Plato has shown us where to look. One plausible explanation would be that the lost city is buried somewhere in the Atlantic Ocean just beyond the Strait of Gibraltar. Azores – an island cluster off the coast of Portugal – has sometimes been identified as the site of ancient Atlantis. However, some archaeologists disagree with this idea. Cádiz – on the southern coast of Spain is also a possible location which has puzzled archaeologists. This region has a land mass jutting out of mainland Spain, possibly matching Plato’s description of the lost city. A recent study just Northwest of Cadiz has revealed the remains of a civilisation that was buried by tsunamis nearly 4000-years ago. What intrigues some historians are the ring-shaped anomalies found on the satellite images. The region’s vast plain has circular patterns buried in the ground which is pretty conspicuous. However, there are claims that the city can be located in the Mediterranean or the Aegean coasts of Italy, Greece, or even on the coast of North Africa.
For some, the city was the cradle of civilisations; yet for others, it is a mere myth handed down to us by crafty poets and storytellers.
1. The story of Creation: Let me simply say that the world is divided into two categories; those who believe in the story of creation and those who do not. Every religion has a different version of the story of creation and it tries to make it flamboyantly real in its own way. There’s the story of Adam and Eve for the westerners; while the Hindus believe in the concept of a cyclic universe that neither begins nor ends and for the Buddhists of course, the concept of creation and apocalypse are just changes that come to pass and the universe lives on as is ever the case.

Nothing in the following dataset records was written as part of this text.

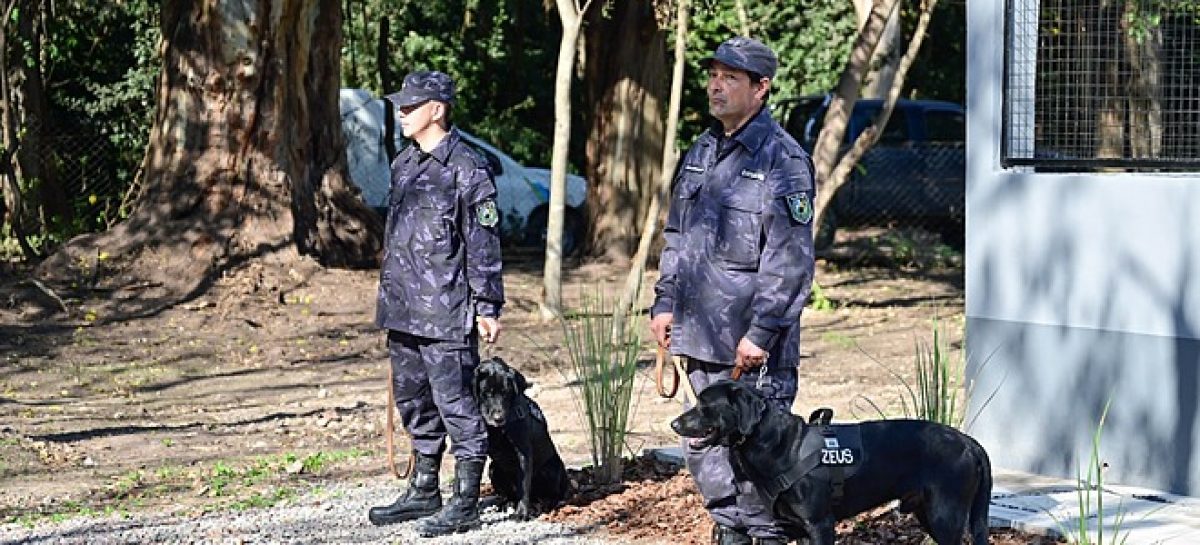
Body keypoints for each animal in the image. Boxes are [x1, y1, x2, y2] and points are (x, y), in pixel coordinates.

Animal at [472, 357, 571, 518]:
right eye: (486, 393)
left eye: (506, 393)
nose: (498, 419)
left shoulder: (523, 453)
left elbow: (524, 486)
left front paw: (521, 513)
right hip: (494, 469)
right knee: (510, 494)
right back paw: (507, 503)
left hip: (551, 469)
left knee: (549, 495)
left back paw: (543, 504)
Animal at [672, 381, 988, 542]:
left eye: (704, 406)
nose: (674, 423)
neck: (780, 445)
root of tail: (969, 442)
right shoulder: (797, 528)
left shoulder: (819, 523)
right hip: (928, 512)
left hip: (945, 515)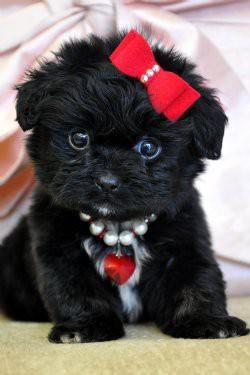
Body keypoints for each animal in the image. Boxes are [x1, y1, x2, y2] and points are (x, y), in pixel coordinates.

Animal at [0, 30, 248, 344]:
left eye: (149, 148)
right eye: (79, 138)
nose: (108, 181)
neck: (119, 228)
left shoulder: (186, 242)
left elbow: (196, 281)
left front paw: (205, 320)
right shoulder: (58, 248)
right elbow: (75, 288)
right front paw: (86, 326)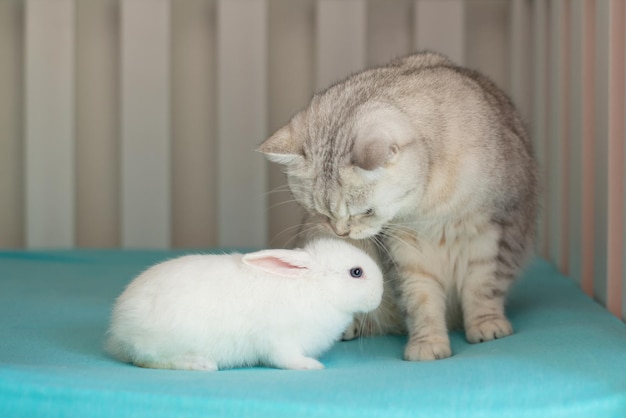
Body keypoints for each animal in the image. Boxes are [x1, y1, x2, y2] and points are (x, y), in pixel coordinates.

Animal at [105, 238, 382, 372]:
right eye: (356, 272)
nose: (379, 295)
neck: (316, 288)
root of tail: (119, 329)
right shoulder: (280, 341)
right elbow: (286, 359)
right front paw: (311, 366)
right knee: (146, 361)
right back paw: (200, 365)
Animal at [258, 51, 536, 360]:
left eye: (366, 212)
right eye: (320, 214)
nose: (342, 232)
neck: (430, 210)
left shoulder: (495, 233)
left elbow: (483, 289)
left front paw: (487, 326)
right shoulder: (403, 251)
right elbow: (421, 303)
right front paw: (427, 345)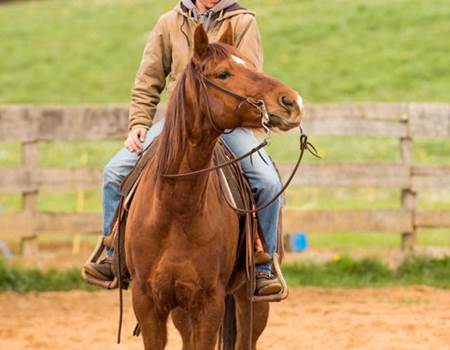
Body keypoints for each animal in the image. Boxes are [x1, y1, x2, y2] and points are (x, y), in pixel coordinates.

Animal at [125, 25, 304, 350]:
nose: (292, 101)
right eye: (223, 73)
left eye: (251, 64)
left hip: (252, 302)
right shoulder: (147, 303)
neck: (176, 207)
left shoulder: (209, 304)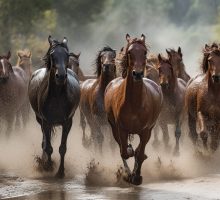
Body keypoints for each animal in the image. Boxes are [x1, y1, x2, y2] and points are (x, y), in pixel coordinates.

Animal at [28, 35, 81, 177]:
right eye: (52, 55)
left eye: (67, 55)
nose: (61, 76)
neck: (57, 96)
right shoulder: (46, 121)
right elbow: (48, 147)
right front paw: (48, 166)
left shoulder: (67, 122)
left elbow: (62, 148)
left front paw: (60, 172)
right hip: (39, 119)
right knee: (44, 141)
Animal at [104, 34, 162, 184]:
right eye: (130, 52)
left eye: (145, 52)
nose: (138, 74)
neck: (134, 103)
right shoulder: (121, 129)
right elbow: (124, 152)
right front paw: (130, 174)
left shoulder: (146, 131)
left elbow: (140, 153)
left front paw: (137, 176)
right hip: (113, 127)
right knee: (122, 149)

It was in Göbekli Tepe, present day Turkey, that archaeologists have found compelling evidence of a sort of organised worship some 11,000 years before now. Would this perhaps be the place where, according to the bible, Adam and Eve supposedly lived in the Eden garden – between the Tigris and Euphrates rivers? Maybe!
While some aboriginal Australians believe that life was created by a god who, dancing in a ceremony, dropped a cradle on the planet which later spawned life on earth. And interestingly, they think that life began in the exact place where an asteroid hit the earth some 140 million years ago – the Gosses Bluff crater which is about 22 km in diameter. Does this story make any real sense? Very much if you consider that the seeds of creation were brought to earth from outer space. It is truly fascinating to think that life began from an impact crater rather than by some divine intervention.

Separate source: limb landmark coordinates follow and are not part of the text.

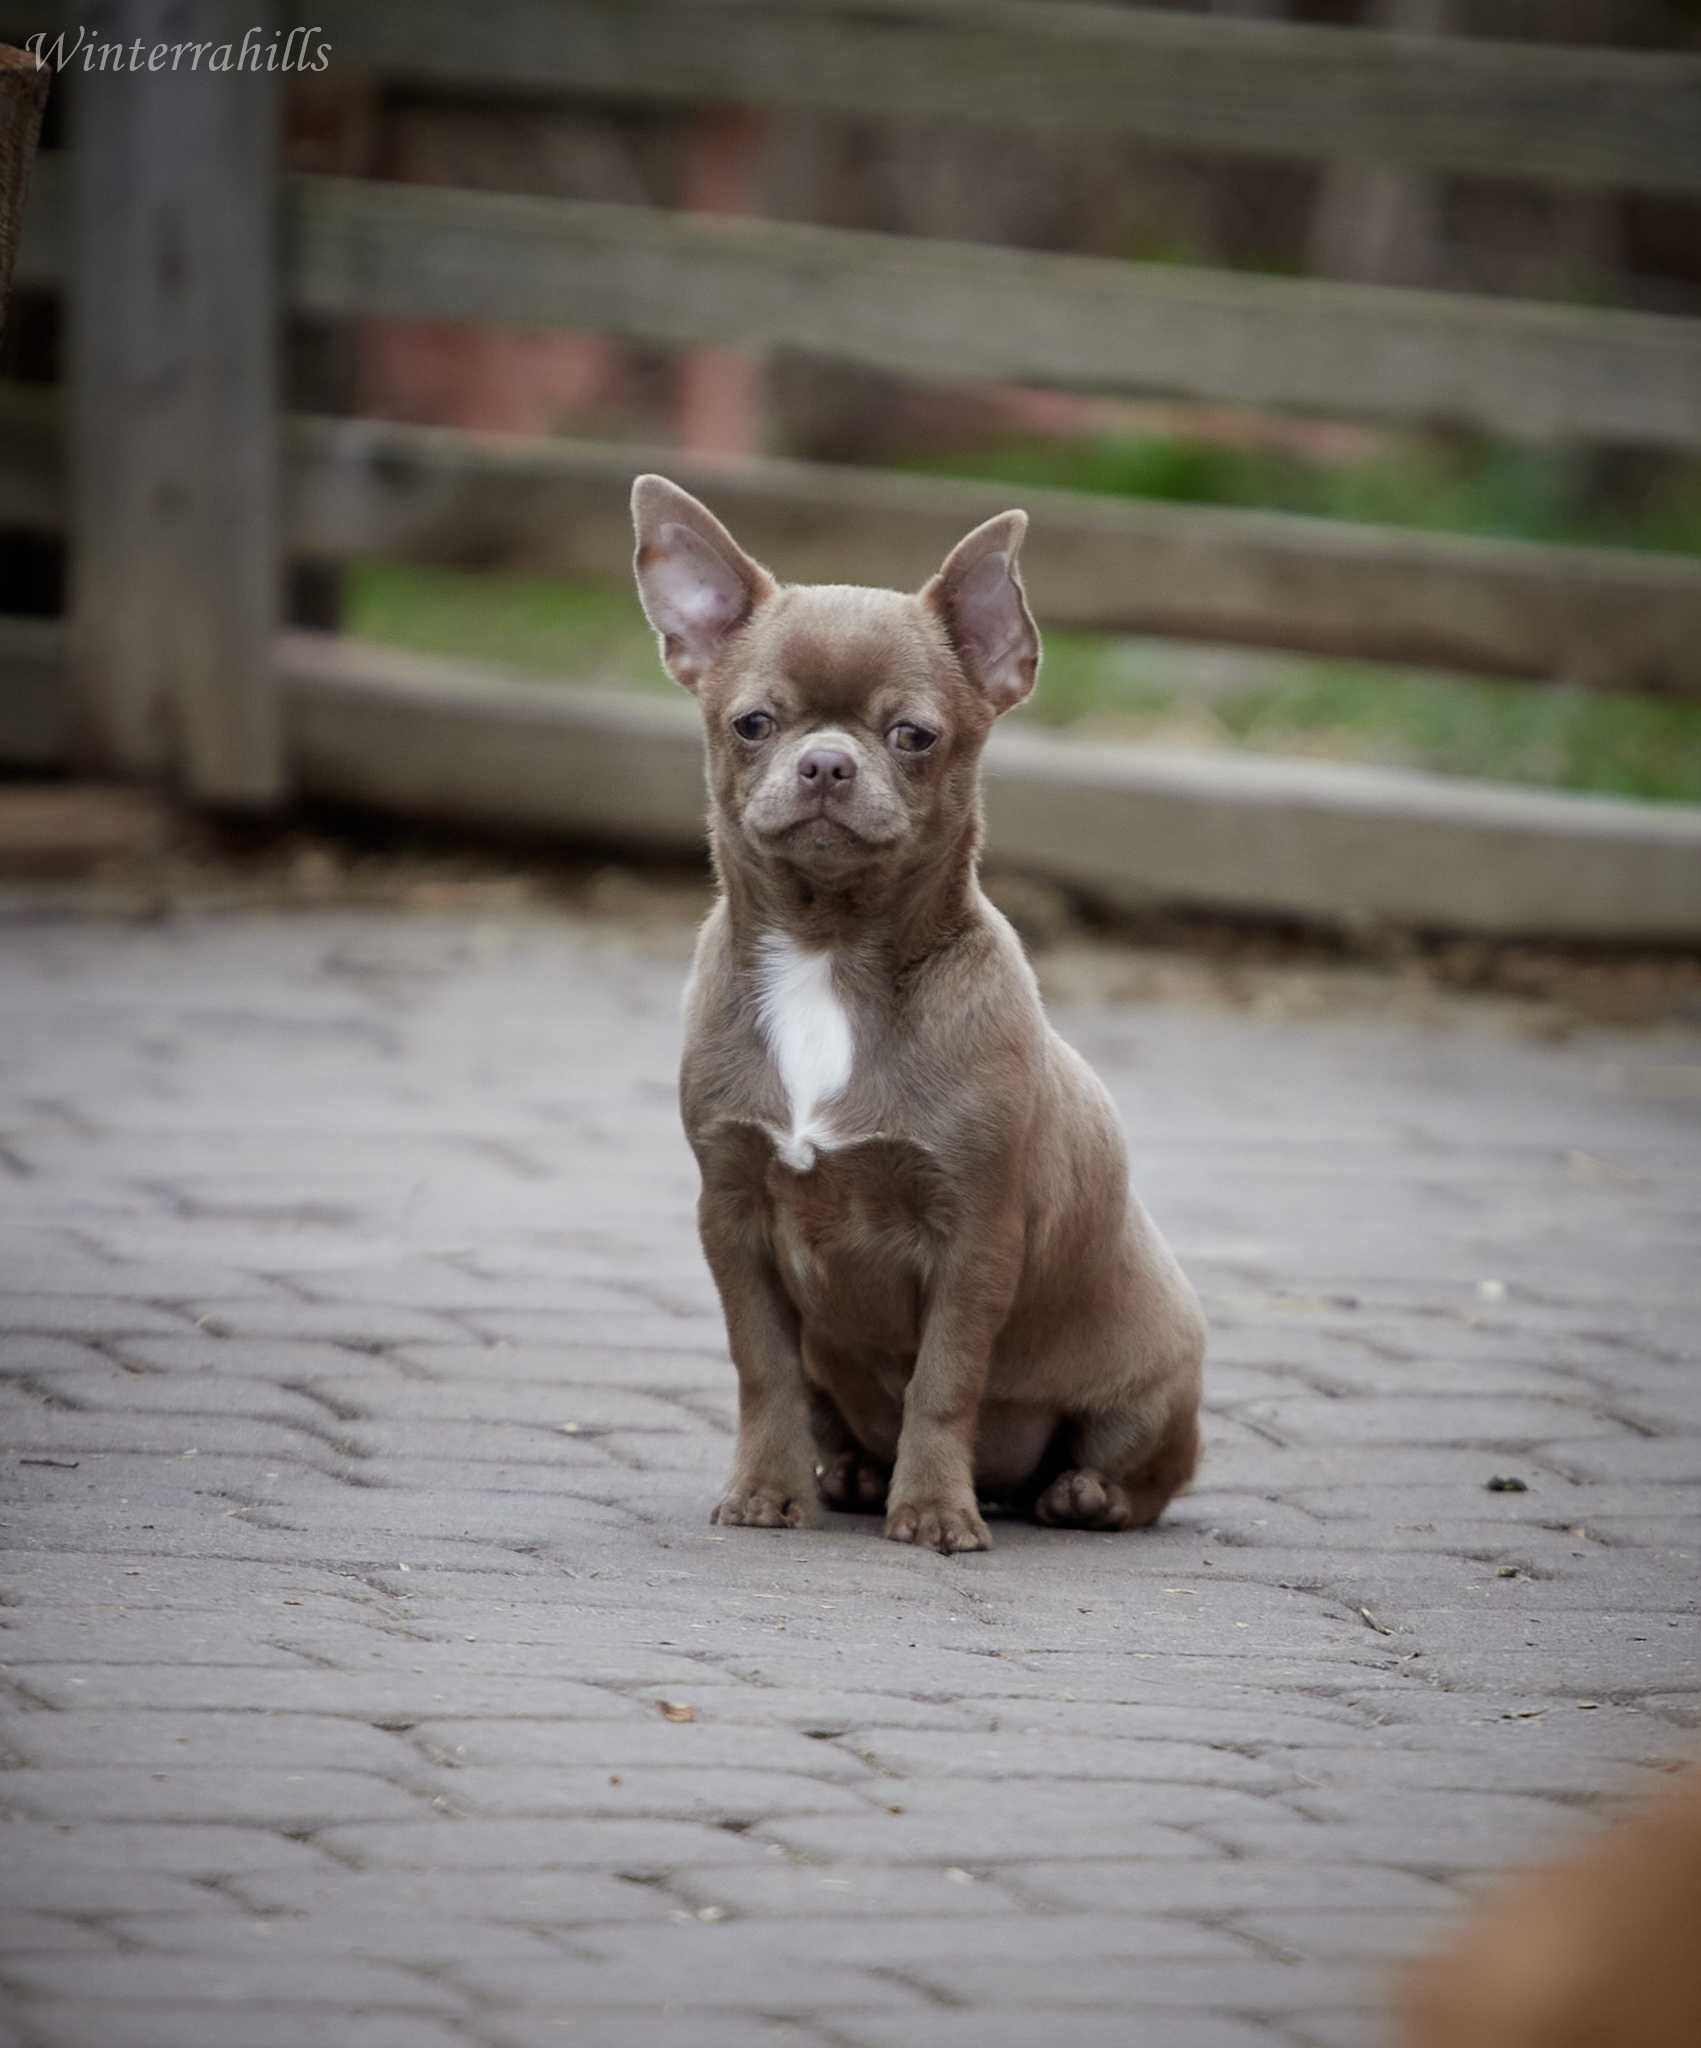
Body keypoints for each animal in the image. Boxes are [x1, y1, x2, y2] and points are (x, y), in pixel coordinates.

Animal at [630, 475, 1203, 1548]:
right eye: (752, 724)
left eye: (913, 736)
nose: (824, 763)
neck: (828, 952)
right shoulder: (732, 1217)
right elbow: (761, 1369)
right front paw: (765, 1490)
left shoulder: (973, 1234)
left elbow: (946, 1378)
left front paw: (935, 1510)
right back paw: (855, 1475)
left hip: (1154, 1380)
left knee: (1143, 1475)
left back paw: (1078, 1494)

The Universe, however, might have taken a different course than what the legends say. Did God create the Universe? What was it like before he did so? If the Big Bang is proved right, what did the Universe look like before the explosion? There are many unanswered questions to which religion provides answers effortlessly. Some scientists do believe that God is within and without the Universe. He created it and he will eventually destroy it when he seems it fit to do so. And for some, God does not exist outside space and time; God is space and time and creation is not a one-time event but rather an ongoing phenomenon that never ends.
With the ever-widening schism between religion and science, the story of creation binds the two factions in a subtle manner. After all, the question still remain unanswered!